First, you should read the bank’s “standard” addendum carefully. While the addendum is designed to protect the bank from any claims from the buyer, after the closing, I have seen some that also release the bank from any commitments prior to closing also. Some allow the bank to cancel the contract if they get a better offer. Some even go so far as to waive any requirement that the title be free and clear of liens, requiring you, as the buyer, to assume any back taxes, home owner’s association dues, or even second or third mortgages that might have been missed in their foreclosure process. Also note that even if you are being required to pay for title insurance, that the closing will be handled through the bank’s captive closing agent, who is usually not local.

Two crucial items to insist on in any contract, which your Realtor can handle with a separate addendum, are (1) an adquate inspection period so that you can know exactly what you are buying, and (2) a reasonable opportunity to review and approve the title insurance commitment, and the right to cancel if there are unanticipated liens or similar claims against the property.

A home inspection, and a separate termite inspection, are crucial before becoming legally obligated to close. While not free, the costs are reasonable and would you rather spend $600 to not close on a bad property than lose substantially more by losing your deposit?
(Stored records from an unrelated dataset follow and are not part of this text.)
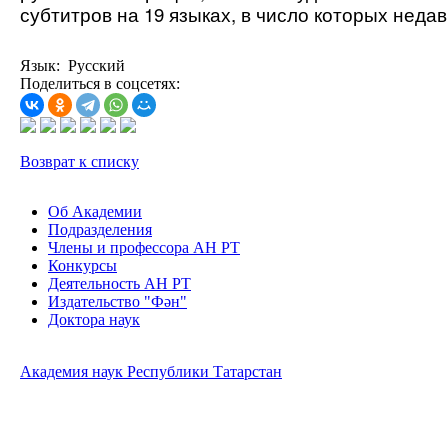
субтитров на 19 языках, в число которых нед
Язык: Русский
Поделиться в соцсетях:
Возврат к списку
Об Академии
Подразделения
Члены и профессора АН РТ
Конкурсы
Деятельность АН РТ
Издательство "Фән"
Доктора наук
Академия наук Республики Татарстан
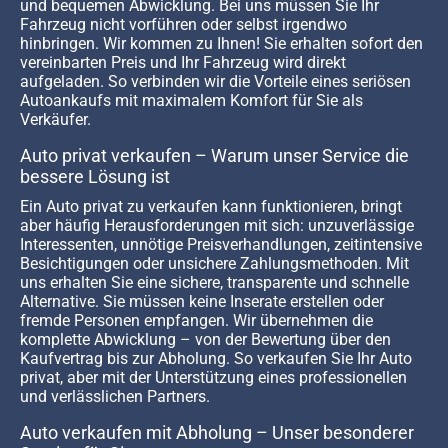
und bequemen Abwicklung. Bei uns müssen Sie Ihr
Fahrzeug nicht vorführen oder selbst irgendwo
hinbringen. Wir kommen zu Ihnen! Sie erhalten sofort den
vereinbarten Preis und Ihr Fahrzeug wird direkt
aufgeladen. So verbinden wir die Vorteile eines seriösen
Autoankaufs mit maximalem Komfort für Sie als
Verkäufer.
Auto privat verkaufen – Warum unser Service die
bessere Lösung ist
Ein Auto privat zu verkaufen kann funktionieren, bringt
aber häufig Herausforderungen mit sich: unzuverlässige
Interessenten, unnötige Preisverhandlungen, zeitintensive
Besichtigungen oder unsichere Zahlungsmethoden. Mit
uns erhalten Sie eine sichere, transparente und schnelle
Alternative. Sie müssen keine Inserate erstellen oder
fremde Personen empfangen. Wir übernehmen die
komplette Abwicklung – von der Bewertung über den
Kaufvertrag bis zur Abholung. So verkaufen Sie Ihr Auto
privat, aber mit der Unterstützung eines professionellen
und verlässlichen Partners.
Auto verkaufen mit Abholung – Unser besonderer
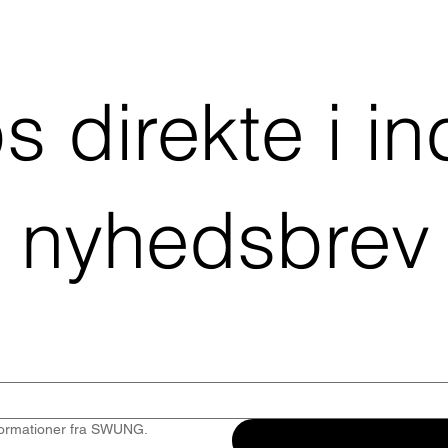
ps direkte i 
 nyhedsbrev
ormationer fra SWUNG. 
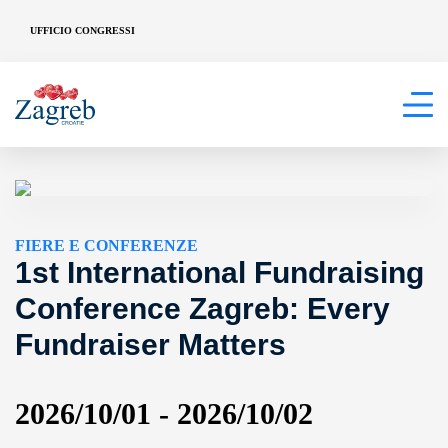
UFFICIO CONGRESSI
FIERE E CONFERENZE
1st International Fundraising
Conference Zagreb: Every
Fundraiser Matters
2026/10/01 - 2026/10/02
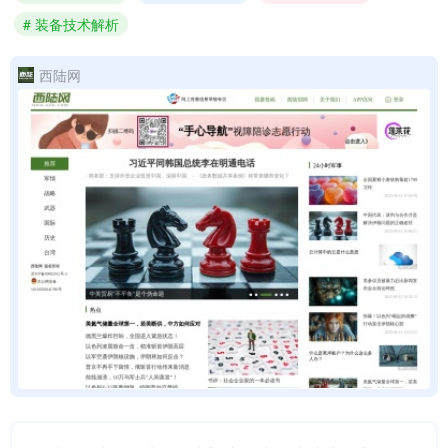
# 装备技术解析
西陆网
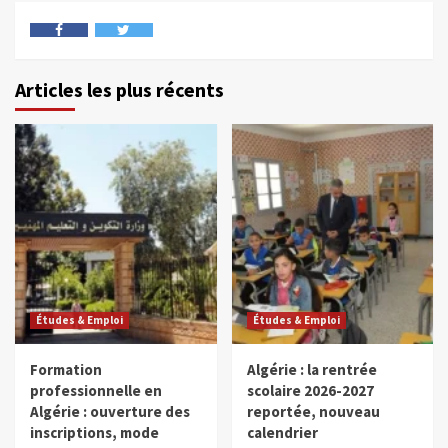
Articles les plus récents
Études & Emploi
Études & Emploi
Formation
Algérie : la rentrée
professionnelle en
scolaire 2026-2027
Algérie : ouverture des
reportée, nouveau
inscriptions, mode
calendrier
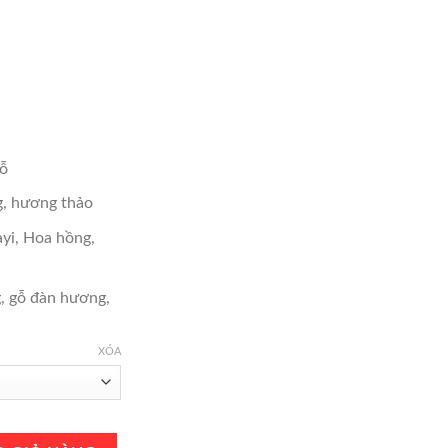
tại
,000.
là:
₫4,750,000.
ỗ
, hương thảo
ayi, Hoa hồng,
, gỗ đàn hương,
XÓA
afutura EDP 100ml Chính Hãng số lượng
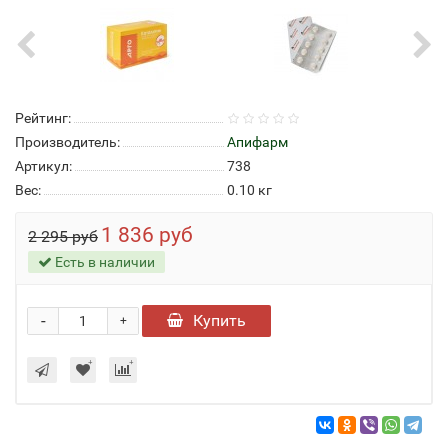
Рейтинг:
Производитель:
Апифарм
Артикул:
738
Вес:
0.10
кг
1 836 руб
2 295 руб
Есть в наличии
-
Купить
+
Your Realtor can assist you in obtaining an Owner’s and Encumbrances Affidavit (O and E Search) from a reputable local title insurance company. These costs less than $150 and confirm not only who the current owner is, but more importantly, all mortgages, liens, easements and restrictions on the property. Also, if the property is subject to an owner’s association, have your Realtor confirm, in writing, the status of assessments. This way you know exactly what to expect and you and your Realtor, armed with this knowledge, can craft your offer accordingly.

I agree with the writer that purchasing a bank foreclosure can offer a great deal, provided you are willing to wade through the red tape and provided you do your “due diligence” and gather the necessary information. A competent Realtor, experienced in this process, is worth his or her weight in gold!